Seven

This is Helen Burling Ottaway, my mother, in 1945.

The vest was red wool with embroidery. We had it still, when we were kids. We probably wore it out.

I am not pensive today, I am festive! And home! Three days of driving, with Sol Duc the cat objecting quite a bit, and we are home in Washington.

There are a LOT of mountains between Grand Junction, Colorado and Port Townsend Washington. Many passes as we drove northwest, over to Salt Lake City and then up through Idaho, part of Oregon and then Washington. There was snow on the first pass, but not on the road. We stayed in Burley, Idaho and then in Pendleton, Oregon. When I drove over Snoqualmie Pass, we drove into a cloud and rain and suddenly I could smell the sound! Salt and sea! It was raining in Pendleton yesterday morning but there was no ocean smell. Sol Duc continued to complain intermittently and got tired and slept a lot. Just wait, cat, we are going back!

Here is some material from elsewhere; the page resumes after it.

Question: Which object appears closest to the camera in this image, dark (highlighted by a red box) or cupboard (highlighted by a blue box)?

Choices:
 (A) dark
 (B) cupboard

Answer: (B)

It is fabulous to be home and see friends already! A friend came and made me banh xeo, Vietnamese pancakes, with spinach and salmon filling, and then I crashed to sleep.

For the Ragtag Daily Prompt: pensive.

Mitochondrial envy

Just think if Dr. Freud were alive today.

He’d be studying mitochondrial envy.

After all, the sperm have no mitochondria. Only the egg has mitochondria, so the mitochondria are matrilineal, from the mother only. And it is from mother to daughter to daughter that they are handed down.

I have a photograph of my mother’s mother’s mother. Mary Robbins White. She is looking straight at the camera, no smile, serious. Her thoughts are contained, her eyes give nothing away. I have photographs of my mother’s mother, my mother, me and my daughter, all with the same expression. On guard.

The mitochondria are the powerhouses of the cells as well. They may have been a separate cell that moved in and made a deal with a larger cell: you take care of me and I will power you. An exchange. A bargain. A treaty. Sounds like a sensible female move to me.

My son has my mitochondria. His children, if he has them, will have his wife’s mitochondria. I think he has chosen well. I like her very much. I hope to see grandchildren.

Perhaps mitochondria are the magic that early hominoids worship when they make the earth figurine, the stone figure with generous breasts and belly and hips. The nurturer, the fecund mother, the destroying hungry mother who swallows her children and will not let them go.

I am reading Joseph Campbell, Myths to Live By, 1972. I wonder what he would say about the matrilineal mitochondria, the second set of genetic material in each cell, the part that comes from the mother only. I think he would be fascinated and he would be writing another book.